1. first bug
GCL (GNU Common Lisp) Version(2.5.0) Sun Nov 17 15:58:09 CET 2002
Licensed under GNU Library General Public License
Contains Enhancements by W. Schelter
Maxima 5.9.0rc3 http://maxima.sourceforge.net
Distributed under the GNU Public License. See the file COPYING.
Dedicated to the memory of William Schelter.
This is a development version of Maxima. The function bug_report()
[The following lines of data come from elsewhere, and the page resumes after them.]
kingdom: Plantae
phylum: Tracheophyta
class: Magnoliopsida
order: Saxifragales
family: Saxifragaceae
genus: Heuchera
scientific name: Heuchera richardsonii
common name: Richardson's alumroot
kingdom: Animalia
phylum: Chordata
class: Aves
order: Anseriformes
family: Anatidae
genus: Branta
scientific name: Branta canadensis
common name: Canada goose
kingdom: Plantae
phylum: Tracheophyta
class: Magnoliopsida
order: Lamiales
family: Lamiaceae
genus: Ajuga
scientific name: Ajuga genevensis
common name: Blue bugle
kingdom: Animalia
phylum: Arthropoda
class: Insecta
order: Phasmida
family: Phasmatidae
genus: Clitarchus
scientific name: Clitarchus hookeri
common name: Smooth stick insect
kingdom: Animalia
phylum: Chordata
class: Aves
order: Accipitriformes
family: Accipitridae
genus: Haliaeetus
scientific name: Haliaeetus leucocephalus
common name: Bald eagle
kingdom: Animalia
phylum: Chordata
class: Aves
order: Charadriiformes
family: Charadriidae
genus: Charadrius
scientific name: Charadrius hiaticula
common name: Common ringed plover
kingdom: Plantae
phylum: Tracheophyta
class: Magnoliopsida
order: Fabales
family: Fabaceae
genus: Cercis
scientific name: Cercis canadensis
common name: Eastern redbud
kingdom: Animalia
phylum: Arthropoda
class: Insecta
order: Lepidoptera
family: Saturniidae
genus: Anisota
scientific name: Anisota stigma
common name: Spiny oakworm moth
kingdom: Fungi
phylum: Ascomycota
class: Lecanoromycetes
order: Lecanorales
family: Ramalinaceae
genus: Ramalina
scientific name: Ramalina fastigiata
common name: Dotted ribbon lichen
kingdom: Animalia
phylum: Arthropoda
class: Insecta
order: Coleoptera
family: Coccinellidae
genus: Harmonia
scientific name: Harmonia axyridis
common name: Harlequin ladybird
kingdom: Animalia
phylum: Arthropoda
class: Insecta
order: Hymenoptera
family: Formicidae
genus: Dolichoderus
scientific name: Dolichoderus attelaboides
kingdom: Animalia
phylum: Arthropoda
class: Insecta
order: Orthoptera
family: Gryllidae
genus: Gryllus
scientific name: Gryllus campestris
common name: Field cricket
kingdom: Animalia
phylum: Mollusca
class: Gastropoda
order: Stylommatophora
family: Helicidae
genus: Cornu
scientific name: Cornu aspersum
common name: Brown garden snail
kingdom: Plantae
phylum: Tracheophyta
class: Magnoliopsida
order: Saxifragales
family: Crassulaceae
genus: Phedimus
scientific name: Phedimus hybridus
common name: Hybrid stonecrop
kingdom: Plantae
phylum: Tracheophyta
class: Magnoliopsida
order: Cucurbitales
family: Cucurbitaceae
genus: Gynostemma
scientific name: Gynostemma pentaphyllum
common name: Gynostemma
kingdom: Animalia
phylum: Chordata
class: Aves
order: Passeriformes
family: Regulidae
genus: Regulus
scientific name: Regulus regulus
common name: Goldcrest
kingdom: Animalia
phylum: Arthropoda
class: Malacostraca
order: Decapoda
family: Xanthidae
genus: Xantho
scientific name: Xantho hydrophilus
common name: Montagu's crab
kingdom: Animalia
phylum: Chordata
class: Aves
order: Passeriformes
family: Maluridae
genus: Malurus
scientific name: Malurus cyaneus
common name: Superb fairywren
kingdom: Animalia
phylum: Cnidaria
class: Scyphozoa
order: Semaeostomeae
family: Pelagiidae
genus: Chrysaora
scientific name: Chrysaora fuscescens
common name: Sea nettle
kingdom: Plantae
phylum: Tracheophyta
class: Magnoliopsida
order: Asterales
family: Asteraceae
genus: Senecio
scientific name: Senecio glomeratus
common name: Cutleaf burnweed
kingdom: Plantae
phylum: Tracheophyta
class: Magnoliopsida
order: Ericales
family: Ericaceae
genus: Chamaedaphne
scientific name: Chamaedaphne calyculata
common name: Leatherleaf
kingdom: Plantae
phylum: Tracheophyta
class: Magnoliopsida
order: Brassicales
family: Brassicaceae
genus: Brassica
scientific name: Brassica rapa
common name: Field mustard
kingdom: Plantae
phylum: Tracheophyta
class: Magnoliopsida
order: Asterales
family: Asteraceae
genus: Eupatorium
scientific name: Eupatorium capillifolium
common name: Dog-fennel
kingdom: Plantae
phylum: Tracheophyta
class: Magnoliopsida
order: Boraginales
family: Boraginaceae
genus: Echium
provides bug reporting information.
(C1) EquationP(e):=if part(e,0)="=" then true else false$
(C2) load("/usr/labri/rubey/maxima/src/binary-gcl/comm.o")$
(C3) load("/usr/labri/rubey/maxima/src/binary-gcl/mutils.o")$
(C4) load("/usr/labri/rubey/maxima/src/binary-gcl/set.o")$
(C5) load("algebra/solver/misc")$
(C6) load("algebra/solver/solver")$
(C7) display2d:false$
(C8) trace(solve)$
(C9) solver([u-t*(u^(l+1)+u+1) = 0,1-t*((l+1)*u^l+1) = 0],[u,t],[l]);
1 Enter SOLVE [(-l-1)*t*u^l-t+1,u]
Is l an integer?
y;
1 Exit SOLVE [u = (1/(l*t+t)-t/(l*t+t))^(1/l)]
1 Enter SOLVE
[-((l*((-(t-1)/((l+1)*t))^(1/l)+1)+1)*t-l*(-(t-1)/((l+1)*t))^(1/l))/(l+1),t]
1 Exit SOLVE [t =
l*(-(t-1)/((l+1)*t))^(1/l)/(l*(-(t-1)/((l+1)*t))^(1/l)+l+1)]
(D9) [[u = (-(t-1)/((l+1)*t))^(1/l),
[-((l*((-(t-1)/((l+1)*t))^(1/l)+1)+1)*t-l*(-(t-1)/((l+1)*t))^(1/l))
/(l+1)]]]
The second item of the solution does not make t explicit, although solve
did...
2. second bug (I think this is known, but I'm not sure)
the second time solver is invoked, it is silently assumed that l is an
integer. I think this assumption should be removed...
I'll post all three as a bug report
Martin
Unfortunately, maxima starts to become unusable for me now. I'm unhappy.